1.44 voorgevelrooilijn:
denkbeeldige lijn die strak loopt langs de voorgevel van een gebouw tot aan de begrenzing van het
bestemmingsvlak.
1.45 voorzieningen van algemeen nut:
voorziening ten behoeve van het op het openbare net aangesloten nutsvoorziening, het
telecommunicatieverkeer, het openbaar vervoer of het wegverkeer.
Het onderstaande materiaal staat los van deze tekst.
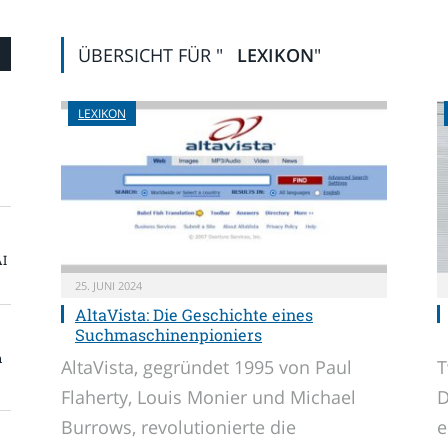
ÜBERSICHT FÜR "
LEXIKON
"
LEXIKON
AI
25. JUNI 2024
AltaVista: Die Geschichte eines
Suchmaschinenpioniers
n
AltaVista, gegründet 1995 von Paul
T
Flaherty, Louis Monier und Michael
D
Burrows, revolutionierte die
e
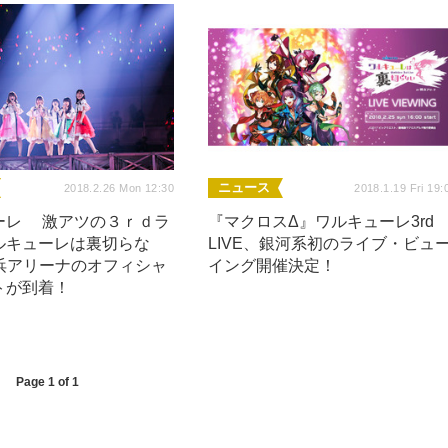
ニュース
2018.2.26 Mon 12:30
2018.1.19 Fri 19:
ーレ 激アツの３ｒｄラ
『マクロスΔ』ワルキューレ3rd
ルキューレは裏切らな
LIVE、銀河系初のライブ・ビュ
横浜アリーナのオフィシャ
イング開催決定！
トが到着！
Page 1 of 1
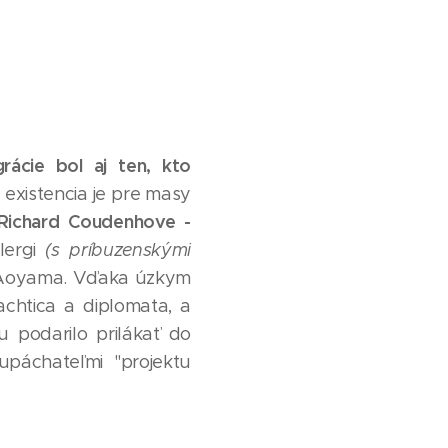
rácie bol aj ten, kto
 existencia je pre masy
Richard Coudenhove -
lergi
(s príbuzenskými
 Aoyama. Vďaka úzkym
achtica a diplomata, a
u podarilo prilákať do
páchateľmi "projektu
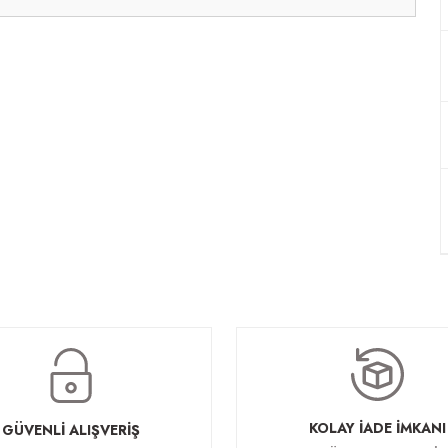
KOLAY İADE İMKANI
GÜVENLİ ALIŞVERİŞ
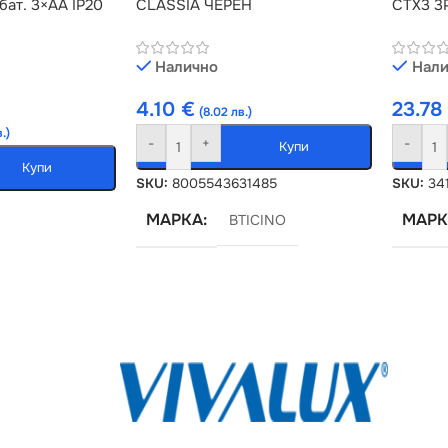
бат. 3×AA IP20
CLASSIA ЧЕРЕН
CТX3 3
Налично
Нали
4.10
€
23.7
(8.02 лв.)
.)
-
+
-
Купи
Купи
SKU:
8005543631485
SKU:
34
МАРКА
МАРК
BTICINO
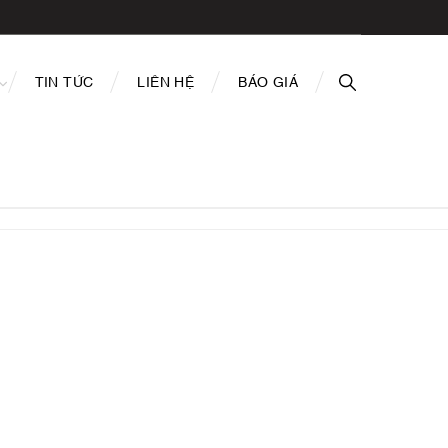
TIN TỨC
LIÊN HỆ
BÁO GIÁ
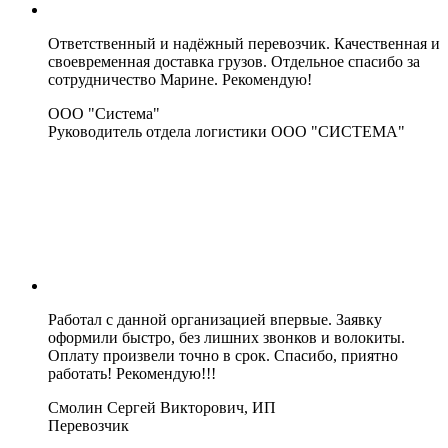
Ответственный и надёжный перевозчик. Качественная и
своевременная доставка грузов. Отдельное спасибо за
сотрудничество Марине. Рекомендую!
ООО "Система"
Руководитель отдела логистики ООО "СИСТЕМА"
Работал с данной организацией впервые. Заявку
оформили быстро, без лишних звонков и волокиты.
Оплату произвели точно в срок. Спасибо, приятно
работать! Рекомендую!!!
Смолин Сергей Викторович, ИП
Перевозчик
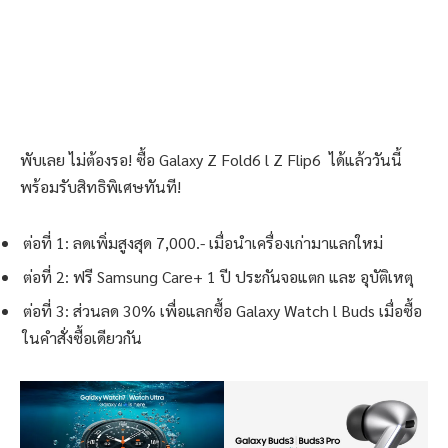
พับเลย ไม่ต้องรอ! ซื้อ Galaxy Z Fold6 l Z Flip6 ได้แล้ววันนี้
พร้อมรับสิทธิพิเศษทันที!
ต่อที่ 1: ลดเพิ่มสูงสุด 7,000.- เมื่อนำเครื่องเก่ามาแลกใหม่
ต่อที่ 2: ฟรี Samsung Care+ 1 ปี ประกันจอแตก และ อุบัติเหตุ
ต่อที่ 3: ส่วนลด 30% เพื่อแลกซื้อ Galaxy Watch l Buds เมื่อซื้อ
ในคำสั่งซื้อเดียวกัน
1.46 vrijstaand bijgebouw:
een niet met het hoofdgebouw verbonden gebouw dat qua afmeting en verschijningsvorm ondergeschikt is
aan een op hetzelfde perceel staand hoofdgebouw, zoals garages, hobbyruimten, schuurtjes, huishoudelijke
berg- en werkruimten en tuinhuisjes.
1.47 waterhuishoudkundige voorzieningen:
voorzieningen die nodig zijn ten behoeve van een goede wateraanvoer, waterafvoer, waterberging en
waterkwaliteit, zoals duikers stuwen, gemalen, inlaten etc.
1.48 weg:
een voor het openbaar verkeer openstaande weg of pad, met inbegrip van de daarin liggende bruggen en
duikers en de tot die wegen behorende paden en bermen of zijkanten.
1.49 woning:
een (gedeelte van een) gebouw dat dient voor de zelfstandige huisvesting van niet meer dan één huishouden.